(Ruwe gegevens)
==*==
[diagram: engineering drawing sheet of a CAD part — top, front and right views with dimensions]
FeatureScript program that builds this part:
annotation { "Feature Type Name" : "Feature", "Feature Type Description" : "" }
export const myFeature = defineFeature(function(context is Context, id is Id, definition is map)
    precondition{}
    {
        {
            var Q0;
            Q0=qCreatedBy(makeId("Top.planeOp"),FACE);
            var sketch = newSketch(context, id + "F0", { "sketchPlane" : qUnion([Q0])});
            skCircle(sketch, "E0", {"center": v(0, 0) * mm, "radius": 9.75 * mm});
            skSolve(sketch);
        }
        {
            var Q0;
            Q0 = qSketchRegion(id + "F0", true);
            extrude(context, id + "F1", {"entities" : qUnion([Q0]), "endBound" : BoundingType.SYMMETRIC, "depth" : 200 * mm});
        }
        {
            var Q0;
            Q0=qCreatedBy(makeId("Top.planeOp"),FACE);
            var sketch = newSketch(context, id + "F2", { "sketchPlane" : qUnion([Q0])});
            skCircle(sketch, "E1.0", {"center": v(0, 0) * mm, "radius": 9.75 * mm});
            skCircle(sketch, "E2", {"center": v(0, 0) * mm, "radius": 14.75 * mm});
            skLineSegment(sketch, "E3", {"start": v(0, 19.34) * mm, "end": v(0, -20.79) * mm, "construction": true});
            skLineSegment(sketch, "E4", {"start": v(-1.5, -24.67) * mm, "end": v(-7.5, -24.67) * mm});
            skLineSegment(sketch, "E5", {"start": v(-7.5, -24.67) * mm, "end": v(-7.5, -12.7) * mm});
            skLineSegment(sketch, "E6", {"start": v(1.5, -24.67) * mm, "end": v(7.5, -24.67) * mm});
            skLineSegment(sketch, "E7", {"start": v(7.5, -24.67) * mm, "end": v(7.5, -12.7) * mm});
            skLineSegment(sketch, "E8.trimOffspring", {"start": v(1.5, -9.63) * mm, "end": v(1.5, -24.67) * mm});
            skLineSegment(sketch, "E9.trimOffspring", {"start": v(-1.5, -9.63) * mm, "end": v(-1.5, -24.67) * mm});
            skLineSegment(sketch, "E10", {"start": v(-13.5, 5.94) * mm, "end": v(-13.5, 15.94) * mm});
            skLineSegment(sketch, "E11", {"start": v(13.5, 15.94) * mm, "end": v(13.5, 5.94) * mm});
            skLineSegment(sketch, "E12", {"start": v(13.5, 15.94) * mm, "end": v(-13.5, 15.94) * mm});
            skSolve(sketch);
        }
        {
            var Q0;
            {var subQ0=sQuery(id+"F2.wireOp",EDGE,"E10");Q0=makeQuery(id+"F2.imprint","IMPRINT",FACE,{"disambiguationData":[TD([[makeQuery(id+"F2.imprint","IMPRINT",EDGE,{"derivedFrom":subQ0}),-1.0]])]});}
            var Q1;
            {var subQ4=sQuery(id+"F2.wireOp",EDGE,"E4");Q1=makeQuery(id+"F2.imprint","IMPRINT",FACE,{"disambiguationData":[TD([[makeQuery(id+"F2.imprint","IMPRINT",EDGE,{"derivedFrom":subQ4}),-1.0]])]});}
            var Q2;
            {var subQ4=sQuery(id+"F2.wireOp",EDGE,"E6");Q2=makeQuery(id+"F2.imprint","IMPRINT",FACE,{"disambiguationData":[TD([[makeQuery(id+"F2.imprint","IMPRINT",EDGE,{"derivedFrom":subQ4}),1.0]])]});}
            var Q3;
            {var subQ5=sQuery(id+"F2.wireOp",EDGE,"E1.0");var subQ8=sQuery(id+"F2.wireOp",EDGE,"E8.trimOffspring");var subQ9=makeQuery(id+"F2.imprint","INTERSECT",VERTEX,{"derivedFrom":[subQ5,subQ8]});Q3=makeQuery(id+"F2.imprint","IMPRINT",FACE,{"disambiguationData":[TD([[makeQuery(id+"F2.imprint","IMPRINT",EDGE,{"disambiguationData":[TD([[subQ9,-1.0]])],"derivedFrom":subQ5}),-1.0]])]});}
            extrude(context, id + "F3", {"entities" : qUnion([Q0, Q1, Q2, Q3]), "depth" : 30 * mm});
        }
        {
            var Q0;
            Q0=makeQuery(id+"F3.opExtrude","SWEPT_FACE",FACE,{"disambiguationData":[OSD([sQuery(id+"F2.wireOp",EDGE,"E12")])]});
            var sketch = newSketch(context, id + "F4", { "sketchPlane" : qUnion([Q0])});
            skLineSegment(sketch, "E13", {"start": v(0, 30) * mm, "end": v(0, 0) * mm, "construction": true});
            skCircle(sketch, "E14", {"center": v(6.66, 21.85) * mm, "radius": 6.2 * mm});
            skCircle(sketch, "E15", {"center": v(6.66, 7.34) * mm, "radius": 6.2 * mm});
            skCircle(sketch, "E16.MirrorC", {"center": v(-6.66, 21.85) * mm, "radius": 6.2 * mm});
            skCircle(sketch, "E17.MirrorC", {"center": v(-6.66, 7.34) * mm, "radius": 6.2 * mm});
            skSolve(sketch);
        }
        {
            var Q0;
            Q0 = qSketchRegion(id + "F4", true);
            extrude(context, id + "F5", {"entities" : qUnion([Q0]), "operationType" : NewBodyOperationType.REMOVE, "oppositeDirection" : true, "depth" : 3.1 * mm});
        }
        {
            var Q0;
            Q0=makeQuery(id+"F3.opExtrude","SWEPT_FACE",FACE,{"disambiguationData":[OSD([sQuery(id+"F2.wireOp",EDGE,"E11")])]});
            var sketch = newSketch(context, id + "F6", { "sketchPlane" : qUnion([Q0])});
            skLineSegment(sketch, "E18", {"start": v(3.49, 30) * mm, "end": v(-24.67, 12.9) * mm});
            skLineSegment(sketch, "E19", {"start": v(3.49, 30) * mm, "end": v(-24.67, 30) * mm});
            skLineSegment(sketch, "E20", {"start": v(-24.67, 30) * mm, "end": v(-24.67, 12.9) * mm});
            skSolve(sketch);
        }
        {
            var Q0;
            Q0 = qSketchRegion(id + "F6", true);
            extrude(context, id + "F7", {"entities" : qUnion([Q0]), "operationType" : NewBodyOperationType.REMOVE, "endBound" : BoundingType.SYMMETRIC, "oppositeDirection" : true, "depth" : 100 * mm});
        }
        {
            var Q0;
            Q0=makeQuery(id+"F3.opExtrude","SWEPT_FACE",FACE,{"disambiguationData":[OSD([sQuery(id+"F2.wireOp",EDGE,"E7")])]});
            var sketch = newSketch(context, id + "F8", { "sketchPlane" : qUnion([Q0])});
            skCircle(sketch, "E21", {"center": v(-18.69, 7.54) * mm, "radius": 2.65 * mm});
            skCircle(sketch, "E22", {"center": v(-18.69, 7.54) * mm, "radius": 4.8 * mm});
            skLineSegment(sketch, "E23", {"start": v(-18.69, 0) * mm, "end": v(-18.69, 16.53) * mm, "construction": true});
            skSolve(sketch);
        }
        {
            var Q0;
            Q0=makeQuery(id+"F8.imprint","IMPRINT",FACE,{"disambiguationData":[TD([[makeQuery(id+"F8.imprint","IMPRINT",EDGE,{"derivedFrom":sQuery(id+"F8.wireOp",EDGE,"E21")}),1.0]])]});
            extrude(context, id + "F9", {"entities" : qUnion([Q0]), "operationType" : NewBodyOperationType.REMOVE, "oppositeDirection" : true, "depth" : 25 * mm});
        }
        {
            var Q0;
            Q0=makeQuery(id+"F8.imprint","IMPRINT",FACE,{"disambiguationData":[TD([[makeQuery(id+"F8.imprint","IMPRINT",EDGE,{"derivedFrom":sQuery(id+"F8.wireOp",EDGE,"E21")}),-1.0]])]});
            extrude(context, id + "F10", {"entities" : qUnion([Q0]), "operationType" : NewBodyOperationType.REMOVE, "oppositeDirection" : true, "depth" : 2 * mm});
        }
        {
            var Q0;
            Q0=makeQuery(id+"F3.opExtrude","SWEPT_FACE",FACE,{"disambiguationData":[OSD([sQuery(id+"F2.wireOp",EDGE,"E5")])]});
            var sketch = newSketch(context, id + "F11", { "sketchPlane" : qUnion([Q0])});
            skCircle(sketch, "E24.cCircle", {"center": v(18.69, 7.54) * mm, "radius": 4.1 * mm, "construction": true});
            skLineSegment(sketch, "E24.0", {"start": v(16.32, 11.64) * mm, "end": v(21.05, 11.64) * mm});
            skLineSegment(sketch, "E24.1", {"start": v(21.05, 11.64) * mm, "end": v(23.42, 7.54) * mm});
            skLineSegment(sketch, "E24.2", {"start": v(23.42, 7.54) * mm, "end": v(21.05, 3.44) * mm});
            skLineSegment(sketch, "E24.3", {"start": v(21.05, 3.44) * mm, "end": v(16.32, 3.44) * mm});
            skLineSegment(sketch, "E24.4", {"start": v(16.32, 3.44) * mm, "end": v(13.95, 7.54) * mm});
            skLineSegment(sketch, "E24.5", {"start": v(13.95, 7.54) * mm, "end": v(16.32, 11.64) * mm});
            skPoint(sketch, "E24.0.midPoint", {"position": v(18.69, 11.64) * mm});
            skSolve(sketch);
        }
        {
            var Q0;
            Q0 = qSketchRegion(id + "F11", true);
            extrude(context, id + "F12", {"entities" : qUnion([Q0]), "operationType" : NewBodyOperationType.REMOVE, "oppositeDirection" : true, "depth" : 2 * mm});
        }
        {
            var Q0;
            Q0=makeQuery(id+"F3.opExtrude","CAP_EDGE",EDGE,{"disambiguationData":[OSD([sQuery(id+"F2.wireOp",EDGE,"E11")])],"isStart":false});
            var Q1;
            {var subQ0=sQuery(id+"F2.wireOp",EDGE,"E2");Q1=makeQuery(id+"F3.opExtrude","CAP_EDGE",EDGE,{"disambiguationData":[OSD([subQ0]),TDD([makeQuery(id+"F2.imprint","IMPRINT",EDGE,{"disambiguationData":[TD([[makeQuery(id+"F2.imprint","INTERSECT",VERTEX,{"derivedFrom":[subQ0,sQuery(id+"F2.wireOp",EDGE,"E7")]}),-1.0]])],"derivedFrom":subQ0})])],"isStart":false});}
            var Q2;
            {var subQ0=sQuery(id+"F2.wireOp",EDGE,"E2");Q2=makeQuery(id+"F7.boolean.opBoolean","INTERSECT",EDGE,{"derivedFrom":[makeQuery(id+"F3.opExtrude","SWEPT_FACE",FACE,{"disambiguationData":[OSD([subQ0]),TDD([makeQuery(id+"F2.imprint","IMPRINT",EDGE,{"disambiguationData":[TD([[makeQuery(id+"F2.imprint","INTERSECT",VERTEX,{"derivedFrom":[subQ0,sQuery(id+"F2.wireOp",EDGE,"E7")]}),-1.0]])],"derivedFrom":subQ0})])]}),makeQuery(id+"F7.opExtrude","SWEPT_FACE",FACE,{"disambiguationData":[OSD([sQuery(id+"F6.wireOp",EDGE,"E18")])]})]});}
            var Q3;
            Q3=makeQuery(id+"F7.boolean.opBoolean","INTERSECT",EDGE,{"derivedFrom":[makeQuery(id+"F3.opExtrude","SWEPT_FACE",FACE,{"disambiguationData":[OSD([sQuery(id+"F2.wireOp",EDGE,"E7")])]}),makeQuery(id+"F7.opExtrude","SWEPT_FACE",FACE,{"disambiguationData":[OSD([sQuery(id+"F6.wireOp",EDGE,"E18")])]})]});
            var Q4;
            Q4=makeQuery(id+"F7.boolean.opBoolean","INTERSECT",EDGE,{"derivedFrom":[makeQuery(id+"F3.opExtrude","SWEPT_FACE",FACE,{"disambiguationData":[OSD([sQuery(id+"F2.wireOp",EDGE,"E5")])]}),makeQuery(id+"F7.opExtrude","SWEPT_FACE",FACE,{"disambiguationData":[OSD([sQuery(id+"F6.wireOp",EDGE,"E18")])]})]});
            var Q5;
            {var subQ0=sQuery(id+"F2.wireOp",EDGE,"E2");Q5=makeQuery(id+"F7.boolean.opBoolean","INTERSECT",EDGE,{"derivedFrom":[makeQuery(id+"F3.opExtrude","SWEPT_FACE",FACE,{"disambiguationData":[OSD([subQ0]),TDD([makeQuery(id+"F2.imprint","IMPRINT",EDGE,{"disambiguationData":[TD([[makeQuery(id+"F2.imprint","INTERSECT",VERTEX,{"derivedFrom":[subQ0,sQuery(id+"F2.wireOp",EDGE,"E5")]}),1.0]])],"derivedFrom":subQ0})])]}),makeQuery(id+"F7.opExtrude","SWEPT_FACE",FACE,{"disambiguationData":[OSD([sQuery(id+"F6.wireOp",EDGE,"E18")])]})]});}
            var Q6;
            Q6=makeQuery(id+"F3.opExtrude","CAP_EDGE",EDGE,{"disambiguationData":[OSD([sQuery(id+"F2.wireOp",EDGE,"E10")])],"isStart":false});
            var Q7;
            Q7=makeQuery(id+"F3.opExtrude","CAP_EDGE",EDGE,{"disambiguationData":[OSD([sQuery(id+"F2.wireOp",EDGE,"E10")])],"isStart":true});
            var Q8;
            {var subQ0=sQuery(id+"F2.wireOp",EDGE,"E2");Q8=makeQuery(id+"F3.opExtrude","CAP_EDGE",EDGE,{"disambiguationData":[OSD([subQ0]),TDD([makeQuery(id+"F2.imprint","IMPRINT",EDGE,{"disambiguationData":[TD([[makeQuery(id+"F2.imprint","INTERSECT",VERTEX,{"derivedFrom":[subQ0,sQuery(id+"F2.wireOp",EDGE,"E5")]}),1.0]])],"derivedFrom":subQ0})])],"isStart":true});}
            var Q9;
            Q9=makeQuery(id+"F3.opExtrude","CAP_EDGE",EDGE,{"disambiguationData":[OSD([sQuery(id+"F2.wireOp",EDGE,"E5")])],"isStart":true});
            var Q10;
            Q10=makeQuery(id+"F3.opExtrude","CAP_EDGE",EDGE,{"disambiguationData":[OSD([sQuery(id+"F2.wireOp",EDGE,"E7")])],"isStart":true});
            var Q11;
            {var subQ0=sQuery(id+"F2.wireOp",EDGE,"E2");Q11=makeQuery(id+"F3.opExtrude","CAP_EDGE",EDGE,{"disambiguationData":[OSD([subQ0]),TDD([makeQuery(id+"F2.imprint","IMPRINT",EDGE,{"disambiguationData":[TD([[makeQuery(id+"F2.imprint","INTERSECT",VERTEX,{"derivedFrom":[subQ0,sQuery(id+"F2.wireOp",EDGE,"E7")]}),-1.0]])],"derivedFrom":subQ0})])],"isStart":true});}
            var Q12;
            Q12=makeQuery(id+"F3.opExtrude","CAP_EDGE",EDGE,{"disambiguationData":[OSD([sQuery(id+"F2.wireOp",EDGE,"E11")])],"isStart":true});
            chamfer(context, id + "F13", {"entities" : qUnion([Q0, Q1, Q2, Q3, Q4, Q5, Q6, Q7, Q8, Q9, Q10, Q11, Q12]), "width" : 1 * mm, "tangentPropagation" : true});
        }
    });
==*==
- **GEGEVEN OPDRACHT**: Vermeld alle regels uit de bovenstaande gegevens waarin de tekenreeks "MirrorC" voorkomt.

- **HET ANTWOORD**:
            skCircle(sketch, "E16.MirrorC", {"center": v(-6.66, 21.85) * mm, "radius": 6.2 * mm});
            skCircle(sketch, "E17.MirrorC", {"center": v(-6.66, 7.34) * mm, "radius": 6.2 * mm});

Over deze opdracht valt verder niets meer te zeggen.